Si un couple est inquiet pour sa retraite, et veut plus d’enfants pour assurer ses vieux jours, il peut assumer ses responsabilités et avoir un enfant. L’échange entre parents et enfants aura lieu entre parties consentantes et responsables, et sera équilibré contrairement au schéma A-B-C décrit ci-dessus. Maintenant examinons le scénario suivant : M. et Mme Dupont veulent s'acheter une voiture, et pour cela ils doivent soit réduire le reste de leur consommation, soit entamer leurs économies. Ne souhaitant faire ni l'un ni l'autre, ils font un enfant et trouvent le moyen de l'endetter à la naissance afin qu'il rembourse plus tard leur achat. Ou, ce qui revient au même, ils cassent leur plan d'épargne retraite pour s'acheter un bolide, et font en sorte que leur enfant s'occupe de leur retraite. Cet exemple est volontairement caricatural, mais il montre bien le dilemme.

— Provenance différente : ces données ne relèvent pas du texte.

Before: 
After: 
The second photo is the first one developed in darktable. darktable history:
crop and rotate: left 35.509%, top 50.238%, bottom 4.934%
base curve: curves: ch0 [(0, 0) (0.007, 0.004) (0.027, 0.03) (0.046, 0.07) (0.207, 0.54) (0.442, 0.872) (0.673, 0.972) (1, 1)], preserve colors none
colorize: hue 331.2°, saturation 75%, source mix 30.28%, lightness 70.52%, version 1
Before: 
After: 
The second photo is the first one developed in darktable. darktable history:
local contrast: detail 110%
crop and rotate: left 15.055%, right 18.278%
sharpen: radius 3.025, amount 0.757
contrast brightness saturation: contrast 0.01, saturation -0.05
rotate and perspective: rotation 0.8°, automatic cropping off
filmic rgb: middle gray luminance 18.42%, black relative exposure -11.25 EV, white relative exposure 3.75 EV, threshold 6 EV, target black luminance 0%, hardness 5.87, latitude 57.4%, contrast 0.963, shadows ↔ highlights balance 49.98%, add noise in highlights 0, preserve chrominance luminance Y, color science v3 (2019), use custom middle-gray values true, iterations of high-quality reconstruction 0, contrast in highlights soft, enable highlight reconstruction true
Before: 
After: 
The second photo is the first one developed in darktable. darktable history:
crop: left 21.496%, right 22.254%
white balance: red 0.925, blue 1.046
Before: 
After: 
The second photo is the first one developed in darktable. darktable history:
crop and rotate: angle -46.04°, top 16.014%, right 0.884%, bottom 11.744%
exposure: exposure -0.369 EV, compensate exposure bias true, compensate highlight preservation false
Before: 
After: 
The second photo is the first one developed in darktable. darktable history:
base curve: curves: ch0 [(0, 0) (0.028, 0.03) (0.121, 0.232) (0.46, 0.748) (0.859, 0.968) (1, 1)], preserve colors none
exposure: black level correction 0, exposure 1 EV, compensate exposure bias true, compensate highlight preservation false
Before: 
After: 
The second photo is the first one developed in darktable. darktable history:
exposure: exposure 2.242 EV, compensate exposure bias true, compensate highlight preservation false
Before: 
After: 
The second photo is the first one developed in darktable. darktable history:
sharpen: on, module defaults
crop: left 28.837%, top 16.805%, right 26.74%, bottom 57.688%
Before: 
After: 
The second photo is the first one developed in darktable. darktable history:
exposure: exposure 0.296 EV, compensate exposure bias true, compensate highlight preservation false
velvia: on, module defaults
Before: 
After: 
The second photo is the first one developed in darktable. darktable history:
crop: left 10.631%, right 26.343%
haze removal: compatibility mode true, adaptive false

Comme dirait un biologiste, il y a un conflit d'intérêt entre les parents et les enfants sur la taille optimale de la couvée. Encore les Dupont sont-ils responsables de la décision qu'ils prennent pour leur propre enfant. Mais les politiques familiales publiques sont une incitation par laquelle l’Etat utilise les impôts de tous les cotisants (A) afin d’encourager tous les Dupont (B) à avoir des enfants (C). Les cotisants A bénéficient de cette politique puisqu’ils peuvent ainsi accroître leur consommation et/ou leur retraite en contrepartie d'un impôt. Les parents B ne perdent pas au change, puisque la charge marginale que représente pour eux le fait d’élever des enfants supplémentaires est exactement compensée par les allocations. En revanche, les enfants C sont les grands perdants de l’opération, puisqu’ils plus tard ils devront donner à A sous la contrainte, sans aucune contrepartie ni consentement. Comme dans l’exemple du pédophile, une telle politique ne respecte pas les droits des êtres humains qui vont naître.